THE PROBLEM >> Only the lines holding the string "labels" are needed; copy each of them from the data.

RECORDED DATA >>
* * * *
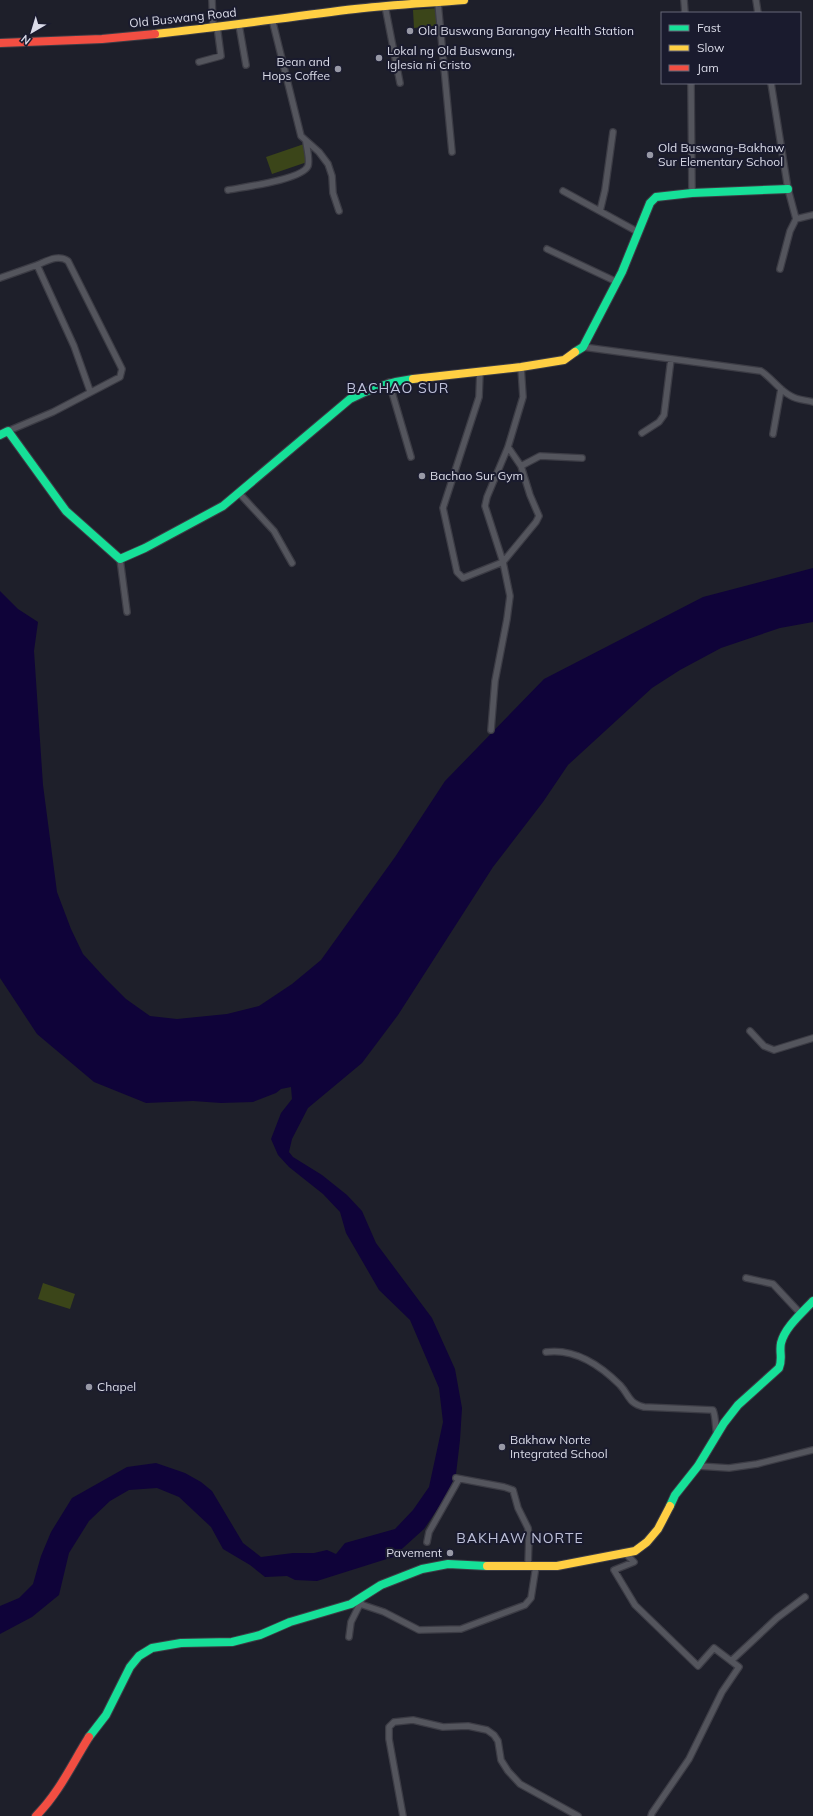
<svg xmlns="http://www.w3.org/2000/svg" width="813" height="1816" font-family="Mulish,sans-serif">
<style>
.green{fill:#3b4519}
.water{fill:#0f0339}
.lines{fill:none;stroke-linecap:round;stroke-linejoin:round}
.street-casing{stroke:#3c3c45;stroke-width:8}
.fast-casing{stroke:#3c3c45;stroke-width:10}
.slow-casing{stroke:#3c3c45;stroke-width:10}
.jam-casing{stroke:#3c3c45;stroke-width:10}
.street{stroke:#54555d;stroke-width:5.5}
.fast{stroke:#16e098;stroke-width:8}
.slow{stroke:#ffcf43;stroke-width:8}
.jam{stroke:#f24e42;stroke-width:8}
.poi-dot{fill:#9899a6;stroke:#1a1b2e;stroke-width:1.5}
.labels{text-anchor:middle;stroke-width:4;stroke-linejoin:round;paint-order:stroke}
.street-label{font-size:12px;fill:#dadbe8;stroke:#1a1b2e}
.poi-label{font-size:12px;fill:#dadbe8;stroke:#1a1b2e;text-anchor:start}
.quarter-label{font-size:14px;letter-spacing:1px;fill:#bdc0d9;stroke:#1a1b2e}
</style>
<rect width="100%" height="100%" fill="#1e1f2a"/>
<path class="green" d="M439,8L441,25L414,28L413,10Z
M304,144L310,161L272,174L266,157Z
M43,1283L75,1294L70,1309L38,1299Z"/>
<path class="water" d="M813,568V622L780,628L721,648L680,670L652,688L568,765L543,802L493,867L398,1015L362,1063L308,1108L292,1139L289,1152L293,1157L322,1175L347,1195L362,1211L376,1243L432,1318L455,1369L462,1408L460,1440L456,1474L445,1498L424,1529L393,1557L317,1581L295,1580L287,1576L265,1577L250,1565L223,1549L211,1527L179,1497L157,1488L129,1490L110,1501L89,1521L69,1553L59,1595L32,1617L0,1634V1606L19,1598L33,1584L41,1556L51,1532L72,1498L127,1467L156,1463L185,1473L201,1482L212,1491L243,1543L261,1557L293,1553H314L327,1550L336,1554L345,1543L395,1529L413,1510L429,1487L443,1422L439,1388L410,1320L379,1290L346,1233L340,1212L323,1194L289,1167L278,1155L271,1139L281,1113L292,1099L291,1087L281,1089L276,1093L253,1102L221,1103L193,1101L146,1103L94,1082L37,1034L0,978V591L18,609L38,622L34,651L43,785L57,892L71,929L83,954L105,978L126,999L150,1016L177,1019L227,1014L259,1006L292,984L321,960L395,857L445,781L544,679L703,597Z"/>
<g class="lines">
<defs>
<path id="street" d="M212,0L213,26
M684,0L685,13
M756,0L758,13
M438,3L452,152
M385,6L400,83
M272,19L301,136L319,152L328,164L332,176L333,193L339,211
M239,25L246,65
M199,62L221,56L217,26
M691,83L692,193
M771,83L788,189L796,219L790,231L780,269
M228,190C243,187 302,180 308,166C310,160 307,149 306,142
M563,191L638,232
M600,211L605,190L613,132
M796,219L813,215
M547,249L617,282
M0,278L37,265L74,346L90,391
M583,347L761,371C772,378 779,390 791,396C797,400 806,400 813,402
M480,371L479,397L443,508L457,572L463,578L503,562L536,522L539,516L530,495L521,466L508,447
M389,382L411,457
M8,431L53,412L120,377L122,369L68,261C58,254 47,261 37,265
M642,433L659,422L664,415L671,359
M773,434L781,389
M521,466L540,456L582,458
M239,493L274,531L292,563
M120,559L127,612
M491,730L495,681L507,619L510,596L503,562L485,506L487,497L508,447L523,397L521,367
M750,1031L764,1046L774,1050L813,1038
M746,1278L773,1284L801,1314
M546,1352C575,1348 600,1365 620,1385C630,1396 628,1403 644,1407L713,1410C716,1417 715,1427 717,1434
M698,1466L729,1468L757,1464L813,1450
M456,1478L504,1487L513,1490L518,1508L528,1528L529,1536L528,1566
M427,1542L429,1532L459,1479
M624,1552L634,1562L614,1570L635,1605L698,1666L714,1648L739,1667L722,1692L689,1759L652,1813L651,1816
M360,1604L384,1612L419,1630L461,1629L525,1605L531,1598L536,1566
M349,1637L351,1622L361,1602
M731,1661L777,1618L805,1597
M403,1816L389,1739V1727L394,1722L413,1720L443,1727L468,1726L487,1730L494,1735L498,1741L501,1760L508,1771L520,1784L578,1816"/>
<path id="fast" d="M575,352L583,347L622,272L650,203L656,197L692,193L788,189
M0,435L8,431L66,511L120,559L145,548L223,506L350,399C371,388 389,382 413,379
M670,1506L675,1495L698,1466L724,1423L738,1405L779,1368C783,1359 779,1352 781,1343C785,1327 802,1313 813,1301
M89,1737L106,1715L130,1667L139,1656L152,1648L181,1643L232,1642L260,1635L290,1622L351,1604L381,1585L422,1569L448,1564L487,1566"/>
<path id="slow" d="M155,34C222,27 288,17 355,9C391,5 428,3 464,0
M413,379L521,367L564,360L575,352
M487,1566H557L635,1551L647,1542L658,1529L670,1506"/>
<path id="jam" d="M0,43L102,39L155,34
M36,1816C59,1793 72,1764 89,1737"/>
</defs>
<use href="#street" class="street-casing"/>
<use href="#fast" class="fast-casing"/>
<use href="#slow" class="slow-casing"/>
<use href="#jam" class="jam-casing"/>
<use href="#street" class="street"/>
<use href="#fast" class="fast"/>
<use href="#slow" class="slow"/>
<use href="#jam" class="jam"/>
</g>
<g class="poi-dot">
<circle cx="410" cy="31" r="4"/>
<circle cx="379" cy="58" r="4"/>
<circle cx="338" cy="69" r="4"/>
<circle cx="650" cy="155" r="4"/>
<circle cx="422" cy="476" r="4"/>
<circle cx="89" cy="1387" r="4"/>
<circle cx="502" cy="1447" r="4"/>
<circle cx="450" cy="1553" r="4"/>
</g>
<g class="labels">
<g class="street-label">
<text transform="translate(183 18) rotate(-6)" y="4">Old Buswang Road</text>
</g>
<g class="poi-label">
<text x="418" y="35">Old Buswang Barangay Health Station</text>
<text x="387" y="55">Lokal ng Old Buswang,<tspan x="387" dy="14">Iglesia ni Cristo</tspan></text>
<text x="330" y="66" text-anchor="end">Bean and<tspan x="330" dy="14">Hops Coffee</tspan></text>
<text x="658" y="152">Old Buswang-Bakhaw<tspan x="658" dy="14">Sur Elementary School</tspan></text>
<text x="430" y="480">Bachao Sur Gym</text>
<text x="97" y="1391">Chapel</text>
<text x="510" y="1444">Bakhaw Norte<tspan x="510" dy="14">Integrated School</tspan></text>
<text x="442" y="1557" text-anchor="end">Pavement</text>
</g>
<g class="quarter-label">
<text x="398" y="393">BACHAO SUR</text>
<text x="520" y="1543">BAKHAW NORTE</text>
</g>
</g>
<rect x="661" y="12" width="140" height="72" fill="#1a1b2e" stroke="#676878"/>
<rect x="669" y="25" width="20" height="6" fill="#16e098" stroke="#676878"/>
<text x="697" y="32" font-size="12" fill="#dadbe8">Fast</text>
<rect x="669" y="45" width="20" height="6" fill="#ffcf43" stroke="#676878"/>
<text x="697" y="52" font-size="12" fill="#dadbe8">Slow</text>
<rect x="669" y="65" width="20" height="6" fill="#f24e42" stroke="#676878"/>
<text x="697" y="72" font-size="12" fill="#dadbe8">Jam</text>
<g transform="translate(32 32) rotate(218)" stroke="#1a1b2e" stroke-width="3" paint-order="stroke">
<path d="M0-3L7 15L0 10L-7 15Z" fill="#dadbe8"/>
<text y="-6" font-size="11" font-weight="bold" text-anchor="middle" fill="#dadbe8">N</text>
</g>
</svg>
* * * *
WRITTEN SOLUTION >>
.labels{text-anchor:middle;stroke-width:4;stroke-linejoin:round;paint-order:stroke}
<g class="labels">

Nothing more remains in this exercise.